People often think of lawyers and judges differently. And, to a large extent, they should. In almost every situation, someone cannot become a judge without having been a lawyer first. But once a lawyer transforms into a judge, their role in the judicial system becomes radically different and they now have a new set of ethics rules to which they have to comply.
Yet, lawyers who become judges are still human beings and lawyers who become judges can be plagued by some of the same flawed aspects of being human as lawyers who never become judges.
This post for your Friday wants to offer up 4 very recent examples – 2 involving lawyers and 2 involving judges – of human beings all demonstrating the same variation of a common flaw: Not knowing when to simply not say stupid things out loud (or in digital format).
On back-to-back days earlier this week, The ABA Journal online had stories about two different lawyers (who likely would have hit it off if they knew each other) getting in trouble for communications to or about clients that were roughly equally ill-advised although they involved the use of two different means of electronic communication.
The first was a New Jersey lawyer who has now been publicly censured over a text communication to a criminal defense client. The client in question had ceased paying the lawyer and the lawyer had tried on two occasions to be granted leave to withdraw but was unsuccessful as the court denied the withdrawal motions. Despite being stuck with having to pursue the representation (or perhaps because of it), the lawyer sent a text to his client that the ABA Journal described as follows:
In a text, Terry told the client he wouldn’t prepare in the weekend before the trial without getting paid first. Then he wrote, in all capital letters: “HAVE FUN IN PRISON.”
That text ultimately did manage to get the lawyer out of the case as the client showed it to the judge and the judge then removed the lawyer as counsel. But it also resulted in the public censure. At core, the ethics rule the lawyer was deemed to have violated was a conflict of interest rule by placing his own personal interest in getting paid ahead of his obligation to diligently represent the client.
The second was an Iowa lawyer who allowed himself to get too worked up on Facebook — enough to publicly disparage a client. While, as things currently stand, the lawyer has only been the subject of negative publicity, it remains a real possibility that a disciplinary proceeding could be part of the lawyer’s future. The ABA Journal treatment of the core of what happened is pretty succinct so I’ll just offer it up for your reading:
In the post, Frese told of a meeting to help prepare a client for trial on federal drug and gun charges. The client told Frese he would have a hard time connecting with blue-collar jurors because he hadn’t “had to work for anything in your life.”
Frese wrote that he was “flabbergasted” by the comment because anyone who knows him is aware of his modest background.
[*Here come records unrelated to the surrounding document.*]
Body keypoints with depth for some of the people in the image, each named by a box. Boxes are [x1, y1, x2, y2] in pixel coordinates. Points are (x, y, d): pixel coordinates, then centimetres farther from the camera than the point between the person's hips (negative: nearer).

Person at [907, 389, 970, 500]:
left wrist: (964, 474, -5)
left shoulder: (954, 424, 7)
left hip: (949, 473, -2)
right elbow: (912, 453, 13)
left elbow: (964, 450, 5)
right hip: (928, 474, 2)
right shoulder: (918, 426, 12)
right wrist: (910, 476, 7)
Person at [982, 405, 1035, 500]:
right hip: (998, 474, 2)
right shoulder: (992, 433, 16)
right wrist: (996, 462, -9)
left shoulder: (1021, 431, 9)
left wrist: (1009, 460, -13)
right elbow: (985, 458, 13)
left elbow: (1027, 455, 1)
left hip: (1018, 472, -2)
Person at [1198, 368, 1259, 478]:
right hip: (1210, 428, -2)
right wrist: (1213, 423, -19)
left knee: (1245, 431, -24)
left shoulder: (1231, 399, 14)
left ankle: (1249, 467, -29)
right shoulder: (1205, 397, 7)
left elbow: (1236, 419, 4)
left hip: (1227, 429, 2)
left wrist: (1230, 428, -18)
Frese wrote that the man is an “idiot and a terrible criminal.”
“He needed to shut his mouth because he was the dumbest person in the conversation by 100 times,” Frese wrote. “You wonder why we need jails huh?”
The lawyer deleted the post in question after he was contacted by the Associated Press about it. The article points out that the AP was able to piece together from what was written exactly who the lawyer was talking about even though the lawyer didn’t use the name of the client in the post. The Iowa lawyer’s story highlights one of many reasons why lawyers shouldn’t be writing about their client’s matters without express and clear consent from their client. Of course, technically, the lawyer made the situation even worse by what it is reported that he said to the AP when contacted:
Frese told AP that he told the client he was in jail because he was terrible at what he did, and they left the meeting on good terms. He didn’t immediately respond to a voicemail from the ABA Journal seeking comment.
On the judicial front, Law360 had two examples reported on the same day of judges demonstrating problems with communications as well. One of the judges in question also hails from New Jersey. That judge, as Law360 explained, was censured for inappropriately making certain when communicating to court staff about his own personal child support case to emphasize his status as a judge. This came across as an obvious attempt to use his judicial office to achieve special treatment. The other judge highlighted in Law360 this week ended up later engaging in actual conduct that was much worse than the original communications but still also managed to allow the ready access of text messaging to start him down the bad path. As with most Law360 articles, you will need a subscription to read the full article, but you can get a strong sense of the Jeopardy category of wrongdoing from the opening blurb which explains the circumstances for which he was now offering an apology to a state ethics body in an attempt to avoid discipline:
An ex-Pennsylvania judge facing discipline for exchanging sexually explicit text messages and eventually sleeping with the girlfriend of a man participating in a court-mandated rehab program he oversaw ….
These are, unfortunately, not earth-shattering examples of “new” problems in the human condition. They do though tend to highlight how much easier modern technology makes it for well-educated professionals to somehow make really poor judgment calls when technology makes it easy to do so and to do so rapidly.